On Sept. 10 and 11, Gershon will introduce the new NIH Toolbox to hundreds of researchers at a special National Institutes of Health (NIH) conference in Bethesda, Maryland. At the end of September, he will give away the tools for free to NIH researchers.

Gershon, an associate professor of medical social sciences at Northwestern University Feinberg School of Medicine, has led an ambitious six-year NIH-funded study reflecting the efforts of 235 scientists around the world that provides the first common measurements for neurological and behavioral health. Currently, one researcher's test to measure depression, for example, isn't the same as another's, so their study results aren't comparable. Research is built on others' findings so this hodgepodge mires progress.

The 44 new tests --- available in Spanish and English --- slash the number of questions and time required for study participants by up to 90 percent. The tests also are royalty-free (other tests often have expensive royalties that hike the cost of research) and can be administered by anyone with a basic college education, a less expensive alternative to the Ph.D. level-person with specialized training now required to administer them.

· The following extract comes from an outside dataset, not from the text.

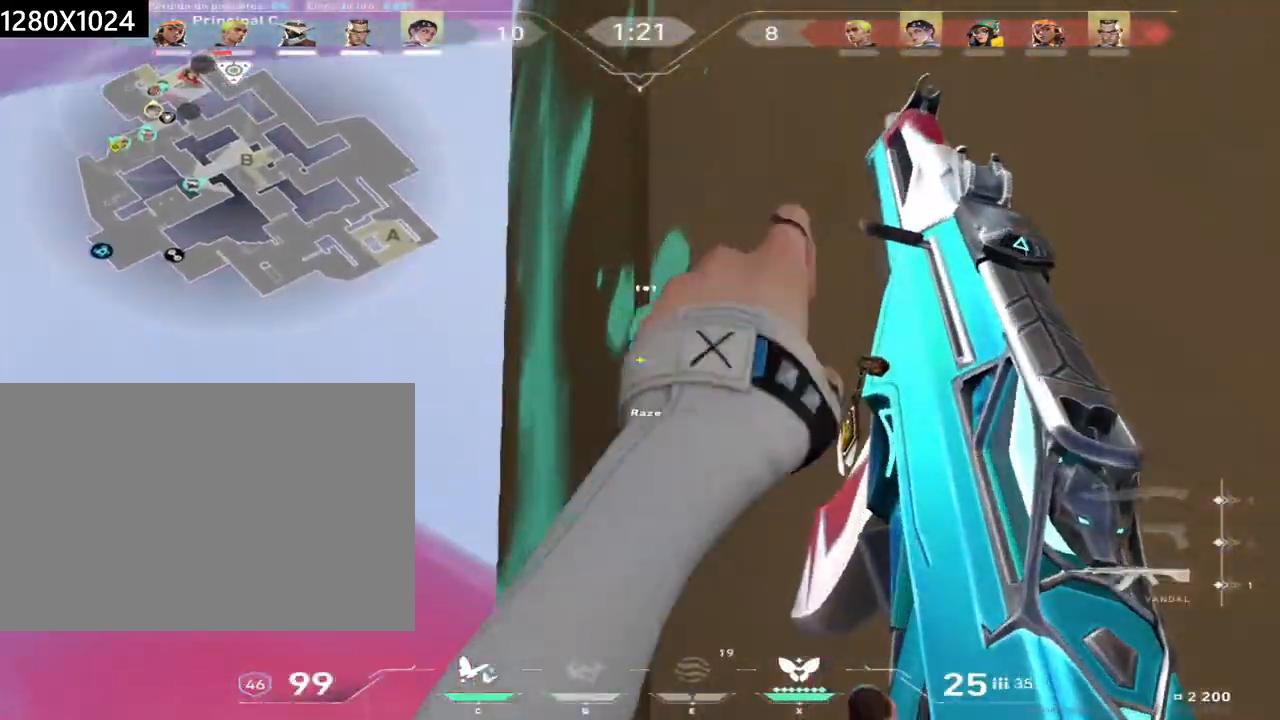
{"keys": ["w"], "mouse": [], "events": [[17, "a", "down"], [433, "a", "up"]]}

An intelligence test that normally takes three hours is whipped off 30 in minutes with the new NIH Toolbox version. Many traditional "gold standard" tests are trimmed from 30 items to five. Every new test was validated to make sure it yields comparable or better results than the longer ones.

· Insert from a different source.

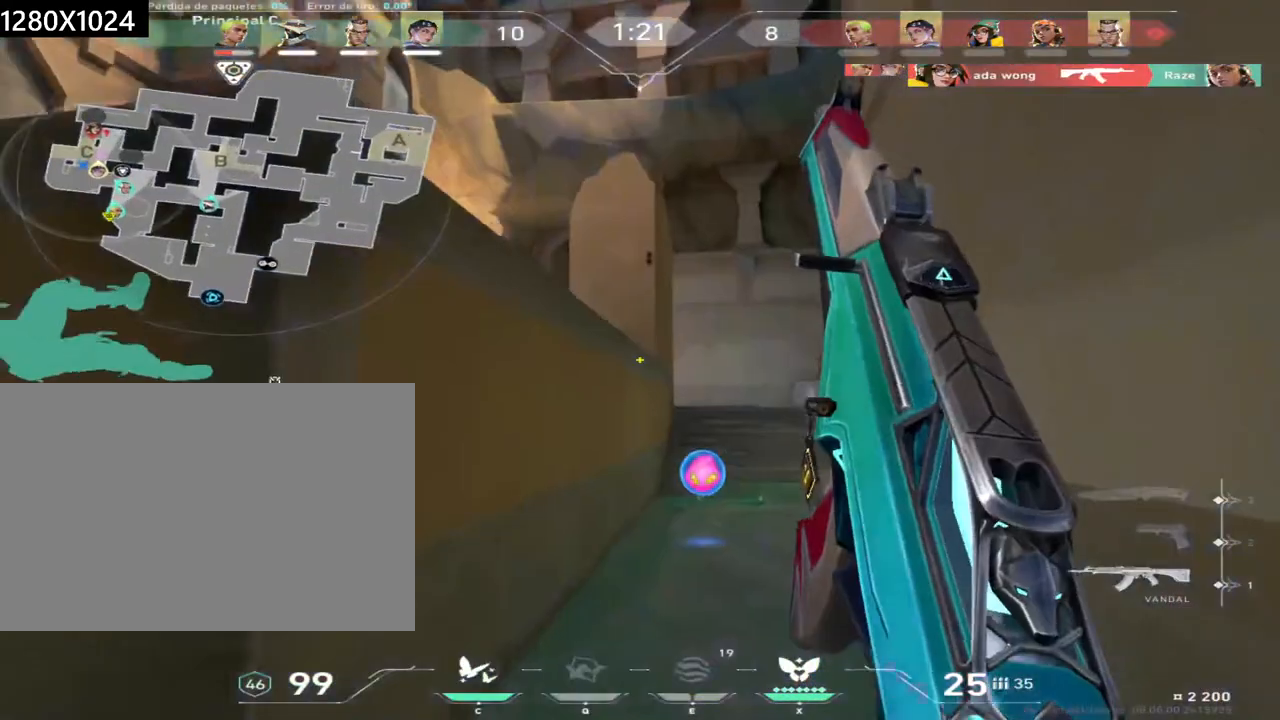
{"keys": [], "mouse": [], "events": [[100, "d", "down"], [483, "d", "up"], [500, "w", "up"]]}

Many of the streamlined tests are accomplished through computer adaptive testing -- Gershon's expertise. In this approach, the computer is constantly adjusting the questions to meet the level of the person being tested, eliminating lots of extraneous questions.

"With the computer we cut to what we need to measure in each individual person," Gershon said. "We zero in on that person's individual level of functioning and don't waste their time asking questions far above or below their ability."

Scientists collected data from more than 20,000 participants to determine the difficulty level of every item and validate those items against "gold standard" measures.

This is how it works. In a vocabulary test administered to a third grader, the first item will be third grade level. If the student gets that correct, the next one will be 3.5 level and so forth until the computer has zeroed in on the student's precise ability level. The test only has 20 vocabulary questions compared to the traditional 50 items, but the shorter test is more reliable because half the items on the traditional test would be below the student's ability and half would be above it.

The shortened tests will aid a longitudinal study like the 100,000-subject National Children's Study, which can spend only so much time testing each child. "Even if we can only test a child for one hour every year we now can administer up to 20 tests during that hour and accurately track his or her development," Gershon said.

The new tests also are the first to measure a continuum of health from dysfunction through superfunction in neurological and behavioral health for persons ages 3 to 85. Most existing tests were developed to measure dysfunction A benefit of the continuum is being able to identify --- in longitudinal studies, epidemiological studies and clinical trials --- where problems begin to emerge and what the causes may be. To develop norms for the continuum, researchers measured a sample of 5,000 people in English and Spanish of various races and ethnicities of every age in 10 different data collection sites around the country.

Gershon tapped the top scientists in the country in each domain to develop the new tests. For the olfaction measure, eight top researchers conferred to examine the worldwide inventory of smell tests and eventually designed their own. The NIH version costs $2 a person (to pay for the scratch and sniff cards) compared to the gold standard tests, which are available for $15 to $30.

In addition to smell, some of the measures include multiple areas of cognition, emotional health and motor and sensory functioning such as vision and hearing.

More than 30 Northwestern scientists and staff members were involved in the NIH Toolbox including David Cella, chair of medical social sciences, and senior researchers Sandra Weintraub, William Rymer, Nina Kraus and Steve Zecker.